Funding for universities and institutes could be said to come through two major streams: government-sponsored research-funding bodies (which I will naively call “government”), and businesses and charities (which I will naively refer to as “industry”). But under what premises is such funding granted? Here I wish to mention only one such premise: that the research meet the specific interests of the funding body. For example, government might be interested in the development of ML technologies that support their military programme; a financial institution might fund research into default-prediction models; a charity might focus on their own charitable objects; and so on. In this sense, MEGs are subject to the ethics of their funders. We can take this to be quite the constraint: “academic freedom” (whatever that means) is subject to the ethics of others. Researchers, in a sense, have their autonomy limited by the source of funding. The importance of credit is heightened here, given the previous depiction: increased credit means increased opportunities to work in areas researchers are more interested in. In this way, the focus on seeking credit is arguably greater in the case of early-career researchers. Returning to the credit-truth compromise, it seems that the balance tips towards the more noble pursuit of truth as one advances in their career.
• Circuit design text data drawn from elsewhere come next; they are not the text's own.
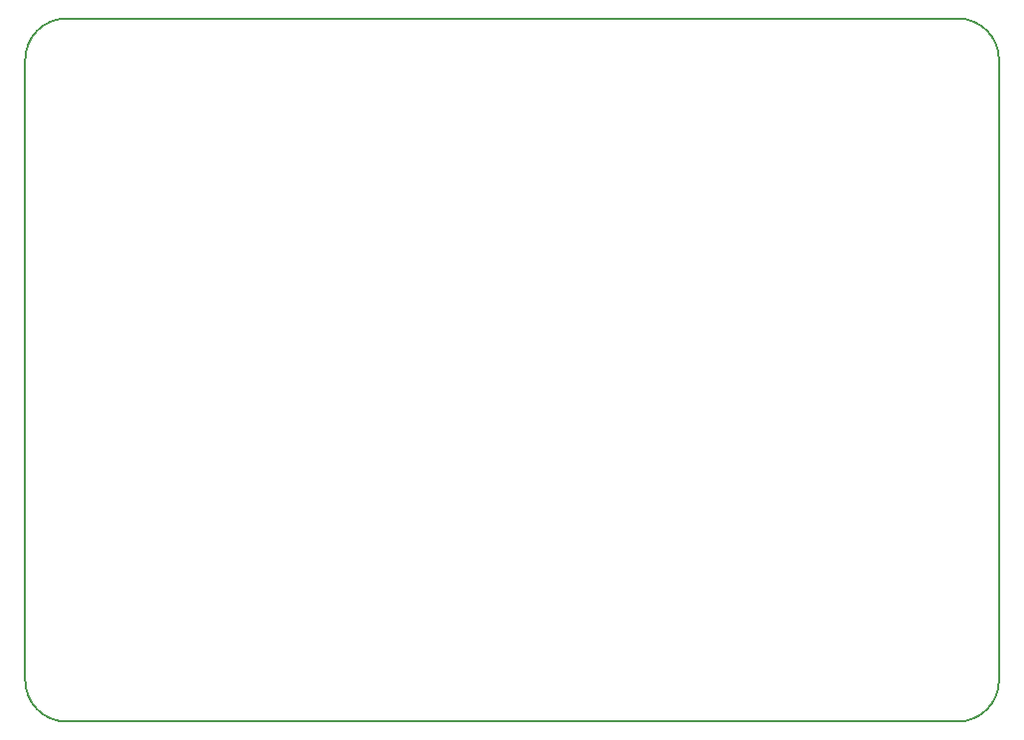
<source format=gbr>
G04 #@! TF.GenerationSoftware,KiCad,Pcbnew,(6.0.7)*
G04 #@! TF.CreationDate,2023-01-28T15:55:42-06:00*
G04 #@! TF.ProjectId,Power-Secondary,506f7765-722d-4536-9563-6f6e64617279,rev?*
G04 #@! TF.SameCoordinates,Original*
G04 #@! TF.FileFunction,Profile,NP*
%FSLAX46Y46*%
G04 Gerber Fmt 4.6, Leading zero omitted, Abs format (unit mm)*
G04 Created by KiCad (PCBNEW (6.0.7)) date 2023-01-28 15:55:42*
%MOMM*%
%LPD*%
G01*
G04 APERTURE LIST*
G04 #@! TA.AperFunction,Profile*
%ADD10C,0.150000*%
G04 #@! TD*
G04 APERTURE END LIST*
D10*
X189370000Y-70960000D02*
G75*
G03*
X185870000Y-67460000I-3500000J0D01*
G01*
X106370000Y-123960000D02*
X106370000Y-70960000D01*
X185870000Y-127460000D02*
G75*
G03*
X189370000Y-123960000I0J3500000D01*
G01*
X185870000Y-127460000D02*
X109870000Y-127460000D01*
X109870000Y-67460000D02*
X185870000Y-67460000D01*
X189370000Y-70960000D02*
X189370000Y-123960000D01*
X106370000Y-123960000D02*
G75*
G03*
X109870000Y-127460000I3500000J0D01*
G01*
X109870000Y-67460000D02*
G75*
G03*
X106370000Y-70960000I0J-3500000D01*
G01*
M02*

</source>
I have briefly outlined some rather individualistic notions related to MEGs, but I think they are relevant factors regardless of the theory of such collaborations we wish to present. Whether focused on the psyche of the scientist, or the collectives formed, an analysis of MEGs will require that of epistemic diversity and the resulting barriers, institutional norms and the resulting interrelations, time pressures, and the ethics of funding bodies.